Cette année, la conférence de Munich sur la sécurité était placée sous le thème « Under Destruction ». Les discussions ont porté sur la dissuasion militaire, les changements de puissance géopolitique et l’avenir des relations transatlantiques. Mais au-delà des questions classiques de sécurité, un point a été particulièrement mis en évidence : la capacité de l’Europe à rester opérationnelle au 21e siècle se joue de plus en plus dans le numérique. La souveraineté numérique n’est plus un slogan abstrait. C’est une condition stratégique pour la puissance économique, la résilience industrielle et l’autonomie politique.
Aujourd’hui, plus de 80 % des technologies numériques clés utilisées en Europe proviennent de fournisseurs extérieurs à l’UE. Dans un monde où la domination technologique est délibérément utilisée comme moyen de pression géopolitique, cette dépendance est plus qu’un problème économique.
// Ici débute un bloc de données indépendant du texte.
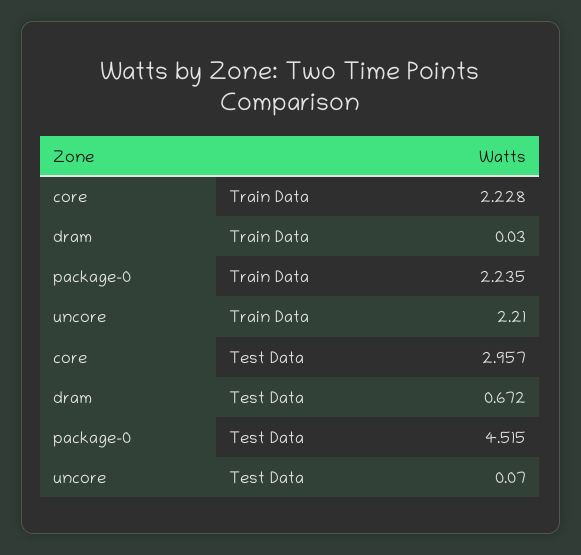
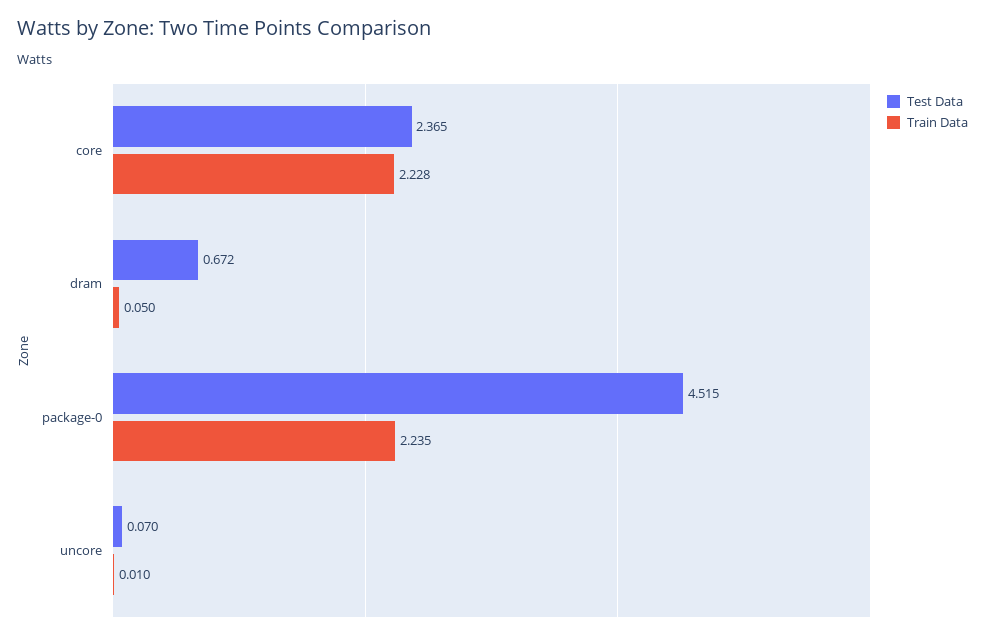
  {
    "Train Data": {
      "core": 2.228,
-     "dram": 0.03,
+     "dram": 0.05,
      "package-0": 2.235,
-     "uncore": 2.21
+     "uncore": 0.01
    },
    "Test Data": {
-     "core": 2.957,
+     "core": 2.365,
      "dram": 0.672,
      "package-0": 4.515,
      "uncore": 0.07
    }
  }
Elle concerne les infrastructures critiques, la création de valeur industrielle et la capacité de décision de l’État.
Qui parle de menaces hybrides, de résilience des chaînes logistiques ou de la capacité opérationnelle des forces armées modernes doit inévitablement parler d’infrastructures de cloud, de souveraineté des données et d’intelligence artificielle. La prochaine crise ne se décidera pas uniquement sur le champ de bataille, mais dans les datacenters, les architectures de plateformes et la question de savoir qui aura l’accès et le contrôle des systèmes numériques en cas d’urgence.
La souveraineté numérique est souvent mal comprise. Elle ne signifie pas l’autarcie à tout prix ou le retrait des écosystèmes d’innovation mondiaux. Au contraire : la souveraineté décrit la capacité à utiliser les technologies les plus modernes sans perdre le contrôle des données, des processus et des décisions. Utiliser des technologies de pointe, mais dans un cadre souverain.
Cette exigence est particulièrement cruciale à l’ère de l’IA. Les systèmes d’IA interviennent en profondeur dans les modèles commerciaux, les processus de production et les chaînes d’approvisionnement. Ils traitent des données industrielles, personnelles et de sécurité très sensibles. Sans un cloud souverain, l’IA devient une vulnérabilité stratégique.
La souveraineté décrit la capacité à utiliser les technologies les plus modernes sans perdre le contrôle des données, des processus et des décisions.
Thomas Saueressig, membre du conseil d’administration pour Customer Services and Delivery chez SAP
L’approche européenne de l’Industrial AI Cloud montre que la souveraineté numérique peut être mise en pratique. La collaboration entre SAP et Deutsche Telekom donne naissance à une plateforme qui associe l’IA industrielle à des principes clairs de contrôle, de sécurité et de conformité légale.
Les deux partenaires apportent ainsi des forces complémentaires : avec son expertise de pointe en matière de logiciels d’entreprise, SAP fournit la plateforme (PaaS), l’intégration des processus et l’IA appliquée, tandis que Telekom apporte son soutien en tant que solide fournisseur européen d’infrastructures et de cloud. Le résultat n’est pas une vision théorique, mais une solution productive pour les entreprises et les institutions publiques.
Les éléments centraux sont :
L’Industrial AI Cloud est plus qu’une offre technologique. C’est un instrument de politique industrielle et de sécurité. Il permet aux entreprises européennes d’utiliser l’IA de manière productive sans créer de nouvelles dépendances stratégiques. Parallèlement, elle renforce la résilience des secteurs critiques, de l’énergie à la logistique en passant par l’administration publique.
La force industrielle de l’Europe réside précisément dans l’association des logiciels, de l’ingénierie et des données industrielles. L’IA appliquée dans un cadre souverain devient ainsi la base de la compétitivité et de la sécurité dans la concurrence systémique mondiale.
La souveraineté numérique nécessite des investissements, des coopérations industrielles et le courage de prendre des décisions stratégiques. Des partenariats comme celui entre SAP et Deutsche Telekom montrent que l’Europe possède déjà les conditions technologiques nécessaires.
La tâche est désormais claire : mettre à l’échelle l’IA industrielle de manière cohérente, renforcer les écosystèmes européens de cloud computing et considérer la sécurité comme un facteur de leadership et de localisation. La conférence de Munich sur la sécurité a marqué ce tournant.